*** Opening of Supplied material ***

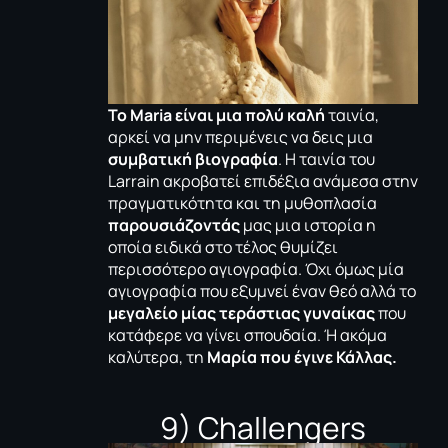
Το
Maria είναι μια πολύ καλή
ταινία,
αρκεί να μην περιμένεις να δεις μια
συμβατική βιογραφία
. Η ταινία του
Larrain ακροβατεί επιδέξια ανάμεσα στην
πραγματικότητα και τη μυθοπλασία
παρουσιάζοντάς
μας μια ιστορία η
οποία ειδικά στο τέλος θυμίζει
περισσότερο αγιογραφία. Όχι όμως μία
αγιογραφία που εξυμνεί έναν θεό αλλά το
μεγαλείο μίας τεράστιας γυναίκας
που
κατάφερε να γίνει σπουδαία. Ή ακόμα
καλύτερα, τη
Μαρία που έγινε Κάλλας.
9) Challengers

*** Close of Supplied material ***

§ **Task description**:
Would you copy every line of the entries in which "αγιογραφία" appears?

§ **Output of the exercise**:
περισσότερο αγιογραφία. Όχι όμως μία
αγιογραφία που εξυμνεί έναν θεό αλλά το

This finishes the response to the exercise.